The Foundation for Jewish Culture, in partnership with the Charles and Lynn Schusterman Family Foundation, recently announced the launch of the Jewish Studies Expansion Project, a pioneering program aimed at improving and diversifying Jewish studies course offerings at colleges and universities across the nation.
The Schusterman Family Foundation has earmarked $1 million for a pilot phase of the program, which will offer two-year postdoctoral fellowships to new doctoral students with a primary interest in, and dissertations covering, some aspect of Jewish civilization. Participating institutions this year include American University, Northeastern University, Ohio University, Towson University, Tulane University and the University of Delaware.
The main goal of the project is to give undergraduate students more opportunities to learn about Jewish religion, history and culture. While all the participating schools have well-funded, successful Hillels, the JSEP will use the academic community as an avenue for Jewish and non-Jewish students alike to participate in new courses, scholarly events organized by their peers and the larger Jewish community.
More than 40 schools were initially chosen by an advisory committee by comparing the size of the Jewish population on campus with the number of Jewish studies courses being offered. At American University, for example, where the Jewish student population is near 1,100, one Jewish studies course was being offered per semester. In addition, site visits were made, and professionals and students alike were consulted throughout the selection process.

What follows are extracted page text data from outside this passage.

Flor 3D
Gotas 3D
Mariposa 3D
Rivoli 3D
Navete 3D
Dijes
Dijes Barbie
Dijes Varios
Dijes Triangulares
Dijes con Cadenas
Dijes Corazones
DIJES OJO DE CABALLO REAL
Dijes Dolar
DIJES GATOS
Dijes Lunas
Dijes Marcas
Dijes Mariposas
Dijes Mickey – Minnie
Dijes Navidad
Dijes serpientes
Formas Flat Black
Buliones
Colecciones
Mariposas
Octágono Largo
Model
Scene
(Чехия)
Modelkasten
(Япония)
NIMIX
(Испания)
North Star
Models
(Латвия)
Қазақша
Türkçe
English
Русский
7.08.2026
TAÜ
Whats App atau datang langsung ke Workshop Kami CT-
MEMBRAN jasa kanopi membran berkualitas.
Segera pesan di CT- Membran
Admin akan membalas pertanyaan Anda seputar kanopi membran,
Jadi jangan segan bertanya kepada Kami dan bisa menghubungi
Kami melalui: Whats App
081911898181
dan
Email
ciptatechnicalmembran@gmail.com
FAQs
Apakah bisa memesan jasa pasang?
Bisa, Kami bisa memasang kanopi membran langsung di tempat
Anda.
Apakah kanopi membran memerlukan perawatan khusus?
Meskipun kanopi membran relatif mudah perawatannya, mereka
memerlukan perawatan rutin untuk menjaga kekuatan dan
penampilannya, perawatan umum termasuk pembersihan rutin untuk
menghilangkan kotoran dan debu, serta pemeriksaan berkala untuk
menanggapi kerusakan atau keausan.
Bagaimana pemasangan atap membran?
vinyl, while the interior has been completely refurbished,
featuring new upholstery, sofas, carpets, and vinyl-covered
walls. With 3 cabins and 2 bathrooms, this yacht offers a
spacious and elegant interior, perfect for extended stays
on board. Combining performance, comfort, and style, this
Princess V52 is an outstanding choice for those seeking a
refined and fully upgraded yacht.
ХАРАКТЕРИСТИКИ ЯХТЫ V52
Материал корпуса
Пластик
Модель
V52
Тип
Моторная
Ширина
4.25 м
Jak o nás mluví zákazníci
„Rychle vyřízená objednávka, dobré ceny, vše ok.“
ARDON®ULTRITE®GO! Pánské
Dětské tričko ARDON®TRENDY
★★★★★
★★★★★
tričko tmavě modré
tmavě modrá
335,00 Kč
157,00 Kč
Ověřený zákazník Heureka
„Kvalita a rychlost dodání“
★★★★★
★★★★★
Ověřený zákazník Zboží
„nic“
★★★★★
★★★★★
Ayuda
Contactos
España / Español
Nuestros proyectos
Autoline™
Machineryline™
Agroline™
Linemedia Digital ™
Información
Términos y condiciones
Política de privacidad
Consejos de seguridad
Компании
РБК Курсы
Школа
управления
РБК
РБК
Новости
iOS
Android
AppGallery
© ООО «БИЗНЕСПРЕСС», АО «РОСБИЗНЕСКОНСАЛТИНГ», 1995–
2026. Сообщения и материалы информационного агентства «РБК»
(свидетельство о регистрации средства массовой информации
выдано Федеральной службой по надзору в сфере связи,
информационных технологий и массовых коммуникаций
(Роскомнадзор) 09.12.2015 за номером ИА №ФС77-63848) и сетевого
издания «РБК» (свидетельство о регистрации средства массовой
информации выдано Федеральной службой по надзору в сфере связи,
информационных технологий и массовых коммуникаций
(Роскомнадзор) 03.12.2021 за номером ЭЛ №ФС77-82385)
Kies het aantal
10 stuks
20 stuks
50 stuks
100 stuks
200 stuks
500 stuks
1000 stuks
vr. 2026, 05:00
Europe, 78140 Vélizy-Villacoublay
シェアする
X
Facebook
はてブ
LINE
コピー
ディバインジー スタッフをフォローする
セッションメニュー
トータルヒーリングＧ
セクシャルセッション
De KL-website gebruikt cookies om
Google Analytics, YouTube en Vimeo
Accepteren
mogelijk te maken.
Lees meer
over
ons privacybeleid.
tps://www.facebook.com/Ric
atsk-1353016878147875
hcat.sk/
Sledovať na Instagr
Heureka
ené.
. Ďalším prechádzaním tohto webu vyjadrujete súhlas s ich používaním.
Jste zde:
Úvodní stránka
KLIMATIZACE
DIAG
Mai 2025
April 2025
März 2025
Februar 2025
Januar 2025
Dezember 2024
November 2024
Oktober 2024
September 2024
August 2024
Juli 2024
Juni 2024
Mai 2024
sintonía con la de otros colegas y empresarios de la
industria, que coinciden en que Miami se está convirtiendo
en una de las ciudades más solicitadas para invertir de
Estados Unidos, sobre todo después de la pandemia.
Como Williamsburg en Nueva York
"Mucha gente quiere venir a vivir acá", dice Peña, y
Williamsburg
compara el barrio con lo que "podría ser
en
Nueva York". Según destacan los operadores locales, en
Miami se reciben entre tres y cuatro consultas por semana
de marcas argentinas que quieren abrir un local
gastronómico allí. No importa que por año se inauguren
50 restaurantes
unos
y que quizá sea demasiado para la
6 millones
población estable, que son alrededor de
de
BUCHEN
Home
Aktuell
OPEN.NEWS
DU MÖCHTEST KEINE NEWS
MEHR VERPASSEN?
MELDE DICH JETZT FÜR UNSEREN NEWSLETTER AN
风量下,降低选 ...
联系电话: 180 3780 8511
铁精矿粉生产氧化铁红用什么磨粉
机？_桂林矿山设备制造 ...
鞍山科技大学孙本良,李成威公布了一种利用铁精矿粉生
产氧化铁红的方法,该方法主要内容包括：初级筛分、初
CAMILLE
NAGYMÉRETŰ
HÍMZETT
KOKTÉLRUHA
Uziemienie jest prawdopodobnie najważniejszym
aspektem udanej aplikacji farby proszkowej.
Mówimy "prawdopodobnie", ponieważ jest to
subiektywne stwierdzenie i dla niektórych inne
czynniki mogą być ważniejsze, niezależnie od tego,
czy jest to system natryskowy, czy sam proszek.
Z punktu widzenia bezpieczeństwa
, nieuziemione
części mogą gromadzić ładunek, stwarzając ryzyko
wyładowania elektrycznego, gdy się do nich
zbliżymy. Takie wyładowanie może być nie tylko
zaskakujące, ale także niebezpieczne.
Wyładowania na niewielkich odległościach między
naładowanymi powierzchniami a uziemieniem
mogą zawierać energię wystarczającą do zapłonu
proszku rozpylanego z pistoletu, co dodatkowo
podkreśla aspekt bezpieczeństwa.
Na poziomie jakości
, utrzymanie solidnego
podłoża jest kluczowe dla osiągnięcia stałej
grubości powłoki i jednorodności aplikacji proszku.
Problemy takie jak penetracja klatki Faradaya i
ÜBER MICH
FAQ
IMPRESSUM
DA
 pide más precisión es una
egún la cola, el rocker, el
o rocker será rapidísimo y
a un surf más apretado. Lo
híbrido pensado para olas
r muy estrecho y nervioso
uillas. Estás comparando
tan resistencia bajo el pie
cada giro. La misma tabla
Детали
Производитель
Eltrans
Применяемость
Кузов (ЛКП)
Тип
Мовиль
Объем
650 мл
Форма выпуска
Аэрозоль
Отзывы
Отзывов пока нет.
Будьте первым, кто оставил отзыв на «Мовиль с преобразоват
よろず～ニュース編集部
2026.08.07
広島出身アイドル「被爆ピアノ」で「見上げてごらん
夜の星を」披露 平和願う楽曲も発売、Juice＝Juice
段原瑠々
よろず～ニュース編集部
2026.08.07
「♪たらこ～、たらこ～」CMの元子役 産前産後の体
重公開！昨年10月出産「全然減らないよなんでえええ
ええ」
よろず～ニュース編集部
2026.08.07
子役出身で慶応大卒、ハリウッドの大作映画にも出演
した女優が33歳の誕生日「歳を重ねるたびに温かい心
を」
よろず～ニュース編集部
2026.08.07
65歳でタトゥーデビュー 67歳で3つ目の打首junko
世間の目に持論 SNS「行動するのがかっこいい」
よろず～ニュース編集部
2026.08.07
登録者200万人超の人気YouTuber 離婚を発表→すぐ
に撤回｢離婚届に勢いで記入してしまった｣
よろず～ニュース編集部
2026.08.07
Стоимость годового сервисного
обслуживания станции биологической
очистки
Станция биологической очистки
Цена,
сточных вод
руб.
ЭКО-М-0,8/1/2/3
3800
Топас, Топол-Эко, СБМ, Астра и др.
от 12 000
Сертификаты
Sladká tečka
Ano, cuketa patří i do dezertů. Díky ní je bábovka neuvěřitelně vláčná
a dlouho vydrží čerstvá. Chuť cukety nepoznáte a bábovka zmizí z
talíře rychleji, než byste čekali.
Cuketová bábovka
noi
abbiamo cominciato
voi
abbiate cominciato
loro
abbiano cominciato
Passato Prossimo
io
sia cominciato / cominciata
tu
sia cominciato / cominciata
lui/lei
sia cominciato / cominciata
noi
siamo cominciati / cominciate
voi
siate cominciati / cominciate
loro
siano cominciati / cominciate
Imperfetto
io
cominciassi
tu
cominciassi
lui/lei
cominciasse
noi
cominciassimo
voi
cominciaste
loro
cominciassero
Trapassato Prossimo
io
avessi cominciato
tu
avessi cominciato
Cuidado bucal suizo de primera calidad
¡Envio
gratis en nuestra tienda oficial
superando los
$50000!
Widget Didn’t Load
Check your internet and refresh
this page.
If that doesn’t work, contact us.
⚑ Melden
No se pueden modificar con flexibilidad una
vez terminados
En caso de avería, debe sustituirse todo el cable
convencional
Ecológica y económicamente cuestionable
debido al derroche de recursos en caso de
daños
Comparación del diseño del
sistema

At Northeastern University in Boston, student enrollment in Jewish studies had doubled and tripled in many courses over the past 10 years. Due to the interdisciplinary nature of Jewish studies, however, the subject had no full-time teaching faculty. Instead, professors in various departments would teach Jewish-related courses sporadically. But next year, this will change.
Across the country, doctorates related to Jewish culture are being earned in comparative literature, history, anthropology, linguistics and religion. Consequently, Jewish studies is growing as a prime vantage point into broader fields, and broader fields are becoming a major vantage point from which to approach Jewish history and culture. “Some of the non-Jewish students are drawn by an interest in a related subject (the Holocaust, the Arab-Israeli conflict, etc.), and some are interested in issues of multiculturalism and wish to learn about a culture unfamiliar to them,” remarked Jenny Sartori, associate director of Jewish studies at Northeastern.
The JSEP will also provide a studious way for Jewish students to become engaged with their heritage. “The program is intended to reach and educate a broad swath of Jewish students who may not connect to other sorts of Jewish opportunities on campus, as well as to provide enhanced opportunities for the entire student body to learn about Judaism and Jewish life in a rich, multidisciplinary fashion.” said Lisa Eisen, national program director of the Schusterman Foundation.
Of course, students won’t be the only part of the academic community to benefit. “It’s the first time the foundation is helping this specific demographic — new Ph.D.s,” said Elise Bernhardt, president and CEO of the Foundation for Jewish Culture. “With JSEP, we are helping scholars at a different but critical transition stage — giving them teaching experience before they find a long-term position at an academic institution.”
Each university receiving a grant is responsible for hiring its new postdoctoral fellow. While the Foundation for Jewish Culture will assist administratively and the Schusterman Family Foundation will work to identify long-term donors, the hiring is an autonomous affair tailored to the unique needs of each institution. David Horowitz, a professor at Tulane University in New Orleans, wrote in an e-mail: “We are looking for a historian with expertise in American Jewish history…. Furthermore, we want someone who cares about rebuilding New Orleans and public service, which has been integrated into the Tulane curriculum. It is possible that the individual we choose could inspire students to care not only about the past but also about the present.”